Task goal.
Copy out every line of each entry below, keeping each line's wording, spelling and order unchanged.
Top of Data for processing
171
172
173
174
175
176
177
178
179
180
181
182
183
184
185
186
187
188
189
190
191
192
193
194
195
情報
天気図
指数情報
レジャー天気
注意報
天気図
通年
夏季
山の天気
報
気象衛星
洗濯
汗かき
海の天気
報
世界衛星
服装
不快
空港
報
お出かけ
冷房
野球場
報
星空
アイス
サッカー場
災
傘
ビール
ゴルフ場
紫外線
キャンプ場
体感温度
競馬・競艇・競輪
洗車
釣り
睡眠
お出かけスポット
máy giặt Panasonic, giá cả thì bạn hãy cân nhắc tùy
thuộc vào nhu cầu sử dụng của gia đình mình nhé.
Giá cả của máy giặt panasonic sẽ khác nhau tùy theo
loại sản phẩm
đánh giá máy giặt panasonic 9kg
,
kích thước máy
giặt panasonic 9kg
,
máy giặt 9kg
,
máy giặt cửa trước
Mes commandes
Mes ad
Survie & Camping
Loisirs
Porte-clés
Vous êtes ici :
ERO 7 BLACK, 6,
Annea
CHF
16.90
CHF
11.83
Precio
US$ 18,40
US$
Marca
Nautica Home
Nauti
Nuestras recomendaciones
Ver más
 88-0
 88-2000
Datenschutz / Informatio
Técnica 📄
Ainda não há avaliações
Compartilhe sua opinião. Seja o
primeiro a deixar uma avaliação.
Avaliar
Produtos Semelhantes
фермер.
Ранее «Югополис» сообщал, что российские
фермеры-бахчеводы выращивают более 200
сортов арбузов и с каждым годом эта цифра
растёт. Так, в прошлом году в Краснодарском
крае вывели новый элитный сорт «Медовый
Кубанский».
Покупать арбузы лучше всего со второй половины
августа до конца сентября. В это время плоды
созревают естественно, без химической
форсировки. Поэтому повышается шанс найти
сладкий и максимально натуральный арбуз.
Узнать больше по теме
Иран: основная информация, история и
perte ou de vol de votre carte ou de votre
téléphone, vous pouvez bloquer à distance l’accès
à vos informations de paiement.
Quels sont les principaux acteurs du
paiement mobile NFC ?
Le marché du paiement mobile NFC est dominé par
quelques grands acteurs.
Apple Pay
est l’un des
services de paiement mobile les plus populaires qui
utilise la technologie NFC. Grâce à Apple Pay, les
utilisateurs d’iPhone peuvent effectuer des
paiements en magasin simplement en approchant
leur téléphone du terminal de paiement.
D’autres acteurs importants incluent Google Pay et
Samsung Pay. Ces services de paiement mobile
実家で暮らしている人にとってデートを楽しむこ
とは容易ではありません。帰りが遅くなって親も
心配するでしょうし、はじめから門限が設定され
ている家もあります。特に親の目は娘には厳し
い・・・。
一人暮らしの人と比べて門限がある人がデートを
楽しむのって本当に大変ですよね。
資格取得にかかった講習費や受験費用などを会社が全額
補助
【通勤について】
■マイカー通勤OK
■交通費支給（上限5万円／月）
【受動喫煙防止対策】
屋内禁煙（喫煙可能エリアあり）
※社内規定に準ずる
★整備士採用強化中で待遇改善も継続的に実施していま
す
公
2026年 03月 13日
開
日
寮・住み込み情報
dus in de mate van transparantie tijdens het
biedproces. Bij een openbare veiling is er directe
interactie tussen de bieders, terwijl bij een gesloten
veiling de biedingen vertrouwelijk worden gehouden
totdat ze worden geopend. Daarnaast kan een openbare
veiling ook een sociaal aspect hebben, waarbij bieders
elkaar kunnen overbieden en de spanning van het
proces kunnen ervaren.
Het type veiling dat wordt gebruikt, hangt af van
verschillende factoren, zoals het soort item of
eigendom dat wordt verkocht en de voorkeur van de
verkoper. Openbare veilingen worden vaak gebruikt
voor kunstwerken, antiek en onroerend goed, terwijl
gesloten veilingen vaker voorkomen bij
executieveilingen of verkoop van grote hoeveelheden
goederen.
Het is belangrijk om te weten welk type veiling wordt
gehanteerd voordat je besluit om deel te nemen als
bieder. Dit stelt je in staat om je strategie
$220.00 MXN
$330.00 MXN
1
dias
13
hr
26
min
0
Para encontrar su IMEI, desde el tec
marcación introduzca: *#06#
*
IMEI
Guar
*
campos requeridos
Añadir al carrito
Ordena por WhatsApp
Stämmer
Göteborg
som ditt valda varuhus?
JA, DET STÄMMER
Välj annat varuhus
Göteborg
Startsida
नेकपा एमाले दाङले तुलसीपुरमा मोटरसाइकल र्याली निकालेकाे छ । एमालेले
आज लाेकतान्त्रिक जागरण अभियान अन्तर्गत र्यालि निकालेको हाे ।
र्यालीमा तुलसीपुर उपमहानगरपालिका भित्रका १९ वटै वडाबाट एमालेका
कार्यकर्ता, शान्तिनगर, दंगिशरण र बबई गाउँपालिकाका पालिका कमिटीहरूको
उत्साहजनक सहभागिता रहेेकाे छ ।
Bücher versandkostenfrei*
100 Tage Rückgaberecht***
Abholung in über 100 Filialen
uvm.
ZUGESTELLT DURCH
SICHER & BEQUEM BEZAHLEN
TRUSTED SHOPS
Bottom of Data for processing
The answer.
171
172
173
174
175
176
177
178
179
180
181
182
183
184
185
186
187
188
189
190
191
192
193
194
195
情報
天気図
指数情報
レジャー天気
注意報
天気図
通年
夏季
山の天気
報
気象衛星
洗濯
汗かき
海の天気
報
世界衛星
服装
不快
空港
報
お出かけ
冷房
野球場
報
星空
アイス
サッカー場
災
傘
ビール
ゴルフ場
紫外線
キャンプ場
体感温度
競馬・競艇・競輪
洗車
釣り
睡眠
お出かけスポット
máy giặt Panasonic, giá cả thì bạn hãy cân nhắc tùy
thuộc vào nhu cầu sử dụng của gia đình mình nhé.
Giá cả của máy giặt panasonic sẽ khác nhau tùy theo
loại sản phẩm
đánh giá máy giặt panasonic 9kg
,
kích thước máy
giặt panasonic 9kg
,
máy giặt 9kg
,
máy giặt cửa trước
Mes commandes
Mes ad
Survie & Camping
Loisirs
Porte-clés
Vous êtes ici :
ERO 7 BLACK, 6,
Annea
CHF
16.90
CHF
11.83
Precio
US$ 18,40
US$
Marca
Nautica Home
Nauti
Nuestras recomendaciones
Ver más
 88-0
 88-2000
Datenschutz / Informatio
Técnica 📄
Ainda não há avaliações
Compartilhe sua opinião. Seja o
primeiro a deixar uma avaliação.
Avaliar
Produtos Semelhantes
фермер.
Ранее «Югополис» сообщал, что российские
фермеры-бахчеводы выращивают более 200
сортов арбузов и с каждым годом эта цифра
растёт. Так, в прошлом году в Краснодарском
крае вывели новый элитный сорт «Медовый
Кубанский».
Покупать арбузы лучше всего со второй половины
августа до конца сентября. В это время плоды
созревают естественно, без химической
форсировки. Поэтому повышается шанс найти
сладкий и максимально натуральный арбуз.
Узнать больше по теме
Иран: основная информация, история и
perte ou de vol de votre carte ou de votre
téléphone, vous pouvez bloquer à distance l’accès
à vos informations de paiement.
Quels sont les principaux acteurs du
paiement mobile NFC ?
Le marché du paiement mobile NFC est dominé par
quelques grands acteurs.
Apple Pay
est l’un des
services de paiement mobile les plus populaires qui
utilise la technologie NFC. Grâce à Apple Pay, les
utilisateurs d’iPhone peuvent effectuer des
paiements en magasin simplement en approchant
leur téléphone du terminal de paiement.
D’autres acteurs importants incluent Google Pay et
Samsung Pay. Ces services de paiement mobile
実家で暮らしている人にとってデートを楽しむこ
とは容易ではありません。帰りが遅くなって親も
心配するでしょうし、はじめから門限が設定され
ている家もあります。特に親の目は娘には厳し
い・・・。
一人暮らしの人と比べて門限がある人がデートを
楽しむのって本当に大変ですよね。
資格取得にかかった講習費や受験費用などを会社が全額
補助
【通勤について】
■マイカー通勤OK
■交通費支給（上限5万円／月）
【受動喫煙防止対策】
屋内禁煙（喫煙可能エリアあり）
※社内規定に準ずる
★整備士採用強化中で待遇改善も継続的に実施していま
す
公
2026年 03月 13日
開
日
寮・住み込み情報
dus in de mate van transparantie tijdens het
biedproces. Bij een openbare veiling is er directe
interactie tussen de bieders, terwijl bij een gesloten
veiling de biedingen vertrouwelijk worden gehouden
totdat ze worden geopend. Daarnaast kan een openbare
veiling ook een sociaal aspect hebben, waarbij bieders
elkaar kunnen overbieden en de spanning van het
proces kunnen ervaren.
Het type veiling dat wordt gebruikt, hangt af van
verschillende factoren, zoals het soort item of
eigendom dat wordt verkocht en de voorkeur van de
verkoper. Openbare veilingen worden vaak gebruikt
voor kunstwerken, antiek en onroerend goed, terwijl
gesloten veilingen vaker voorkomen bij
executieveilingen of verkoop van grote hoeveelheden
goederen.
Het is belangrijk om te weten welk type veiling wordt
gehanteerd voordat je besluit om deel te nemen als
bieder. Dit stelt je in staat om je strategie
$220.00 MXN
$330.00 MXN
1
dias
13
hr
26
min
0
Para encontrar su IMEI, desde el tec
marcación introduzca: *#06#
*
IMEI
Guar
*
campos requeridos
Añadir al carrito
Ordena por WhatsApp
Stämmer
Göteborg
som ditt valda varuhus?
JA, DET STÄMMER
Välj annat varuhus
Göteborg
Startsida
नेकपा एमाले दाङले तुलसीपुरमा मोटरसाइकल र्याली निकालेकाे छ । एमालेले
आज लाेकतान्त्रिक जागरण अभियान अन्तर्गत र्यालि निकालेको हाे ।
र्यालीमा तुलसीपुर उपमहानगरपालिका भित्रका १९ वटै वडाबाट एमालेका
कार्यकर्ता, शान्तिनगर, दंगिशरण र बबई गाउँपालिकाका पालिका कमिटीहरूको
उत्साहजनक सहभागिता रहेेकाे छ ।
Bücher versandkostenfrei*
100 Tage Rückgaberecht***
Abholung in über 100 Filialen
uvm.
ZUGESTELLT DURCH
SICHER & BEQUEM BEZAHLEN
TRUSTED SHOPS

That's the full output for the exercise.